* WHAT NEEDS TO BE DONE *
In your transcription, keep every record exact and leave out the pictures.

* THE DATA *
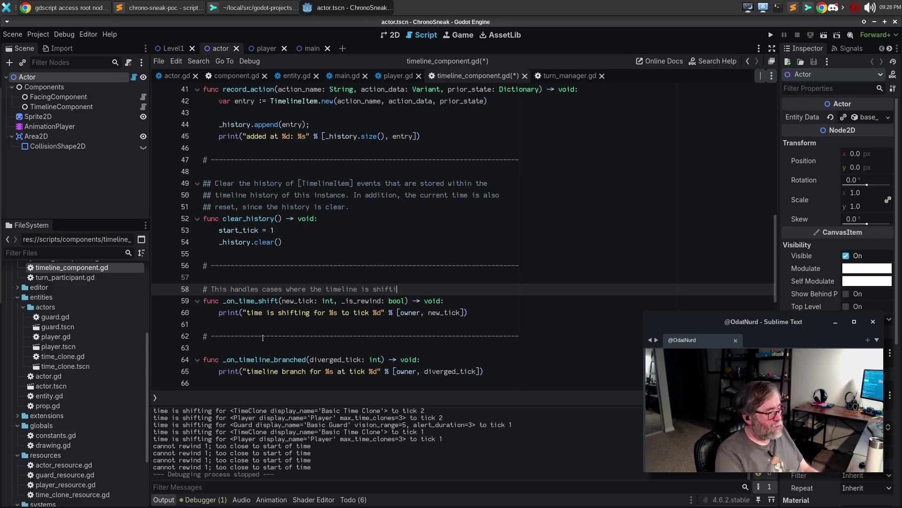
{"action": "type", "text": "ng to a tick that is not the"}
{"action": "key", "text": "Return"}
{"action": "type", "text": "# current tick"}
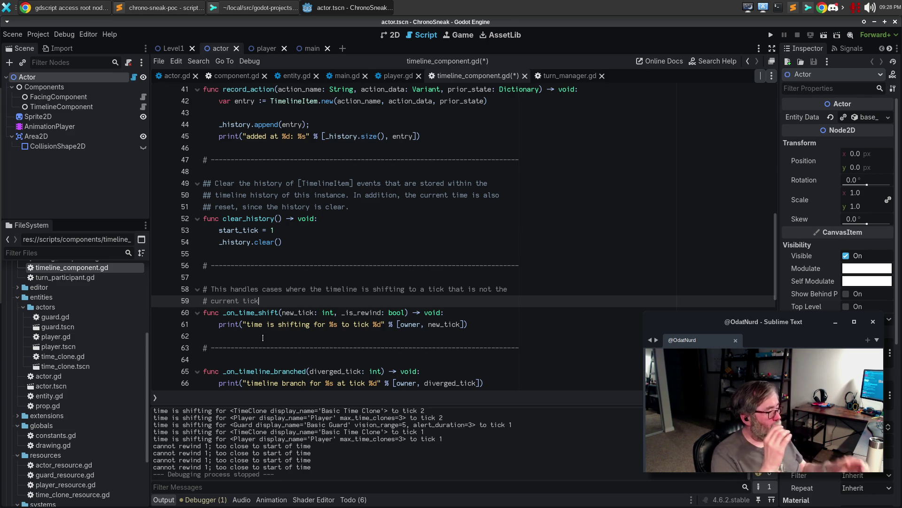
{"action": "type", "text": "; this can be either skipping b"}
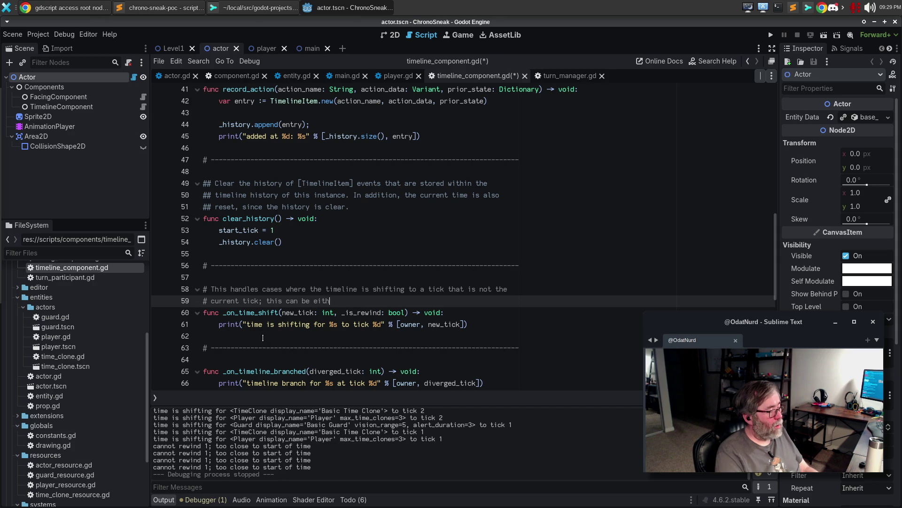
{"action": "type", "text": "ackw"}
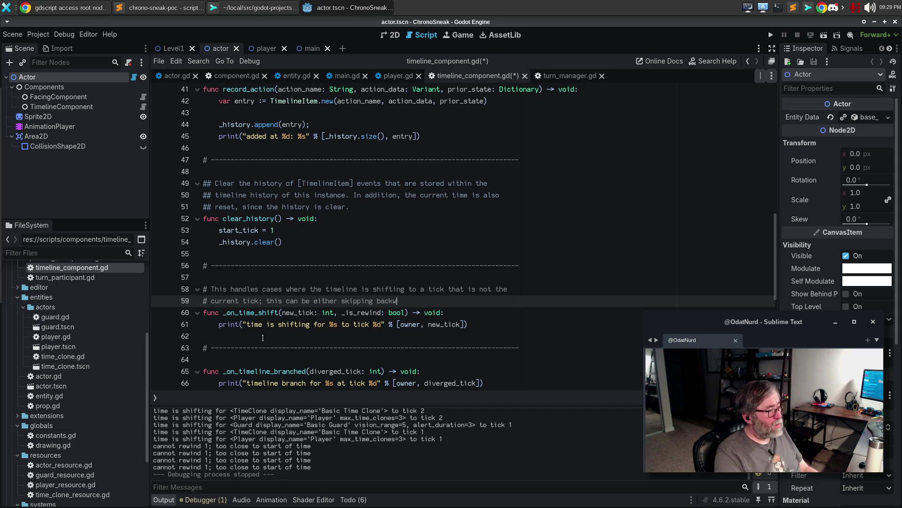
{"action": "type", "text": "ards through ti"}
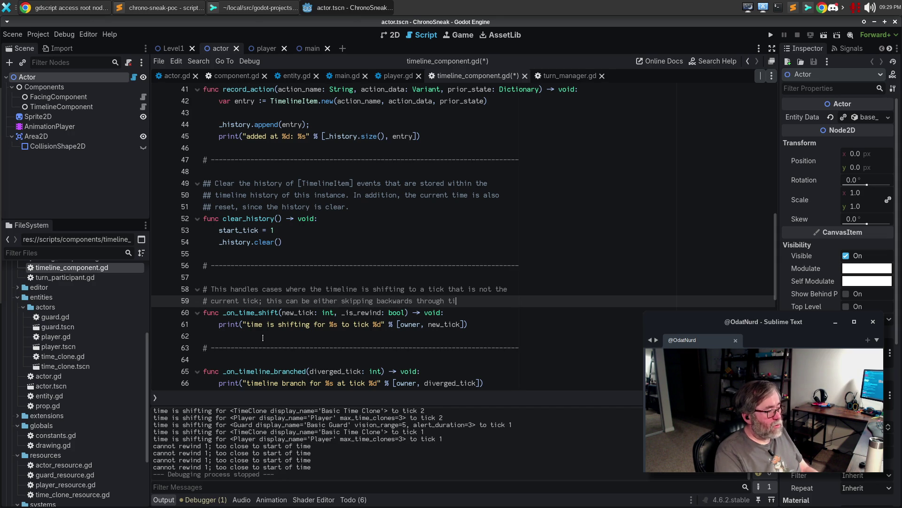
{"action": "type", "text": "me or fotr"}
{"action": "key", "text": "BackSpace"}
{"action": "key", "text": "BackSpace"}
{"action": "type", "text": "rd"}
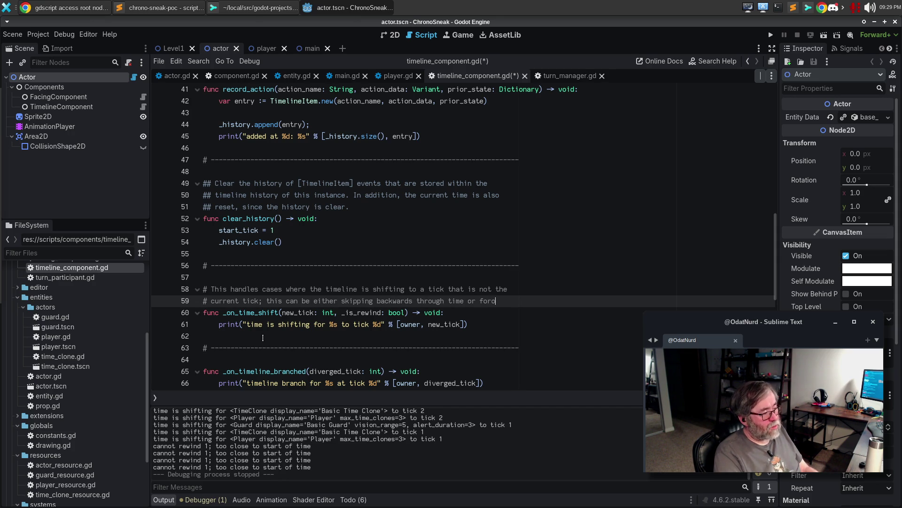
{"action": "type", "text": "ards,"}
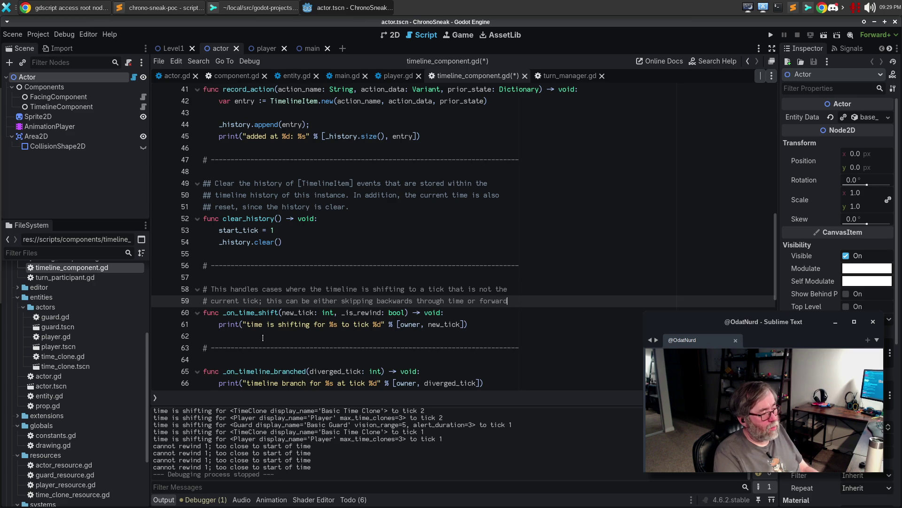
Add the final line '# but always within the limit of the global tick count.' and remove the extra comment lines.
{"action": "key", "text": "Return"}
{"action": "type", "text": "# but always "}
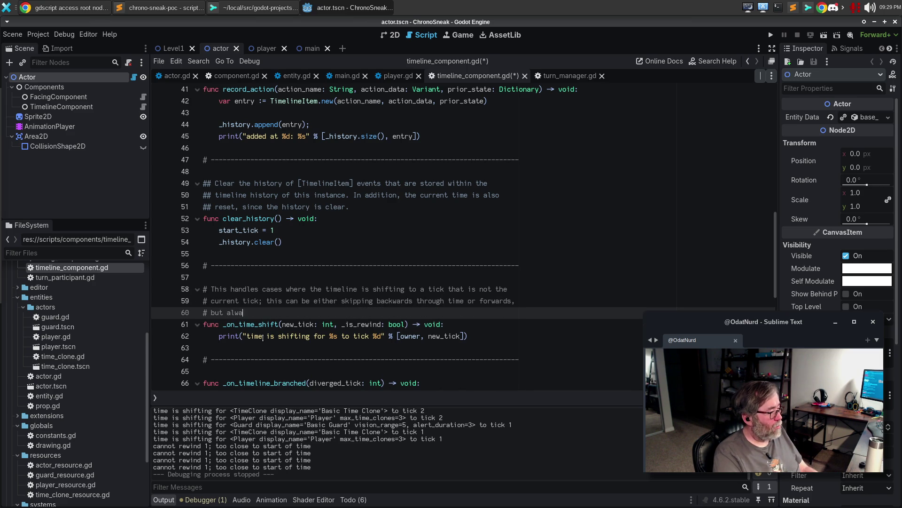
{"action": "type", "text": "within the limit of the global ti"}
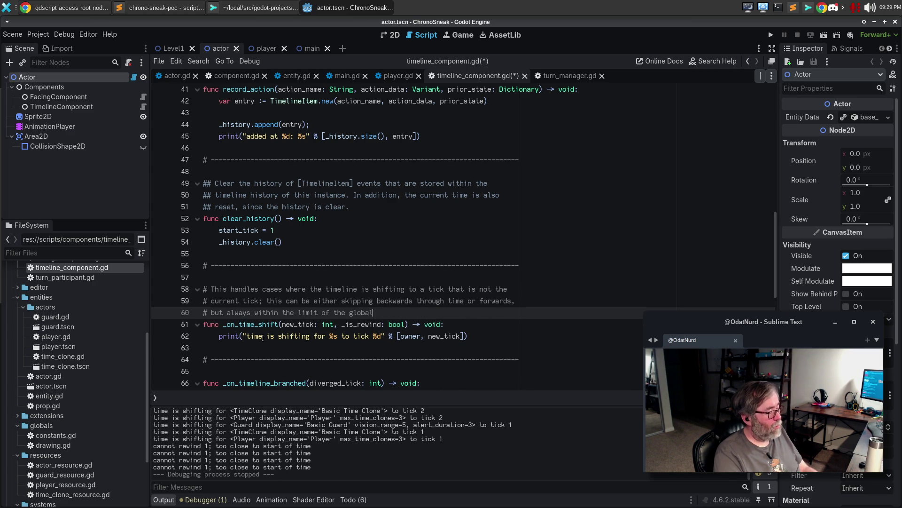
{"action": "type", "text": "ck count"}
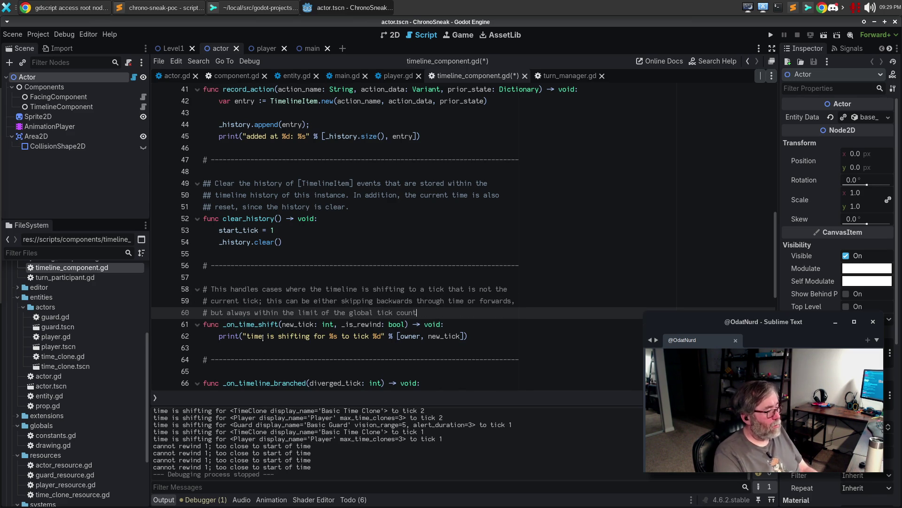
{"action": "type", "text": "."}
{"action": "key", "text": "Return"}
{"action": "type", "text": "#"}
{"action": "key", "text": "Return"}
{"action": "type", "text": "# Her"}
{"action": "key", "text": "BackSpace"}
{"action": "key", "text": "BackSpace"}
{"action": "key", "text": "BackSpace"}
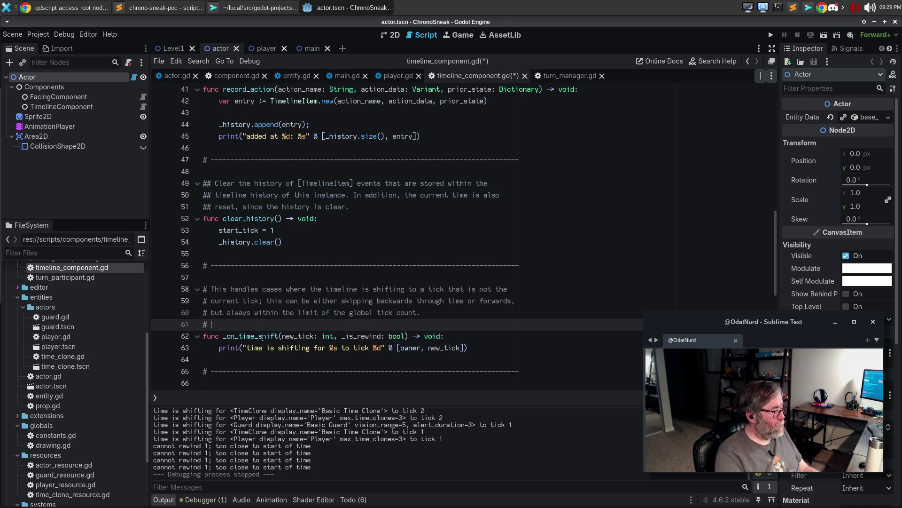
{"action": "key", "text": "BackSpace"}
Begin a '# This handles cases where the timeline…' comment above _on_timeline_branched.
{"action": "scroll", "coordinate": [235, 282], "scroll_direction": "down", "scroll_amount": 3}
{"action": "left_click", "coordinate": [250, 267]}
{"action": "key", "text": "Return"}
{"action": "type", "text": "$"}
{"action": "key", "text": "BackSpace"}
{"action": "type", "text": "# THis handles"}
{"action": "key", "text": "ctrl+BackSpace"}
{"action": "key", "text": "ctrl+BackSpace"}
{"action": "key", "text": "ctrl+BackSpace"}
{"action": "type", "text": "his chandles cases where the timeline is branching, which means that the turn"}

* RESULT OF THE EXERCISE *
{"action": "type", "text": "ng to a tick that is not the"}
{"action": "key", "text": "Return"}
{"action": "type", "text": "# current tick"}
{"action": "type", "text": "; this can be either skipping b"}
{"action": "type", "text": "ackw"}
{"action": "type", "text": "ards through ti"}
{"action": "type", "text": "me or fotr"}
{"action": "key", "text": "BackSpace"}
{"action": "key", "text": "BackSpace"}
{"action": "type", "text": "rd"}
{"action": "type", "text": "ards,"}
Add the final line '# but always within the limit of the global tick count.' and remove the extra comment lines.
{"action": "key", "text": "Return"}
{"action": "type", "text": "# but always "}
{"action": "type", "text": "within the limit of the global ti"}
{"action": "type", "text": "ck count"}
{"action": "type", "text": "."}
{"action": "key", "text": "Return"}
{"action": "type", "text": "#"}
{"action": "key", "text": "Return"}
{"action": "type", "text": "# Her"}
{"action": "key", "text": "BackSpace"}
{"action": "key", "text": "BackSpace"}
{"action": "key", "text": "BackSpace"}
{"action": "key", "text": "BackSpace"}
Begin a '# This handles cases where the timeline…' comment above _on_timeline_branched.
{"action": "scroll", "coordinate": [235, 282], "scroll_direction": "down", "scroll_amount": 3}
{"action": "left_click", "coordinate": [250, 267]}
{"action": "key", "text": "Return"}
{"action": "type", "text": "$"}
{"action": "key", "text": "BackSpace"}
{"action": "type", "text": "# THis handles"}
{"action": "key", "text": "ctrl+BackSpace"}
{"action": "key", "text": "ctrl+BackSpace"}
{"action": "key", "text": "ctrl+BackSpace"}
{"action": "type", "text": "his chandles cases where the timeline is branching, which means that the turn"}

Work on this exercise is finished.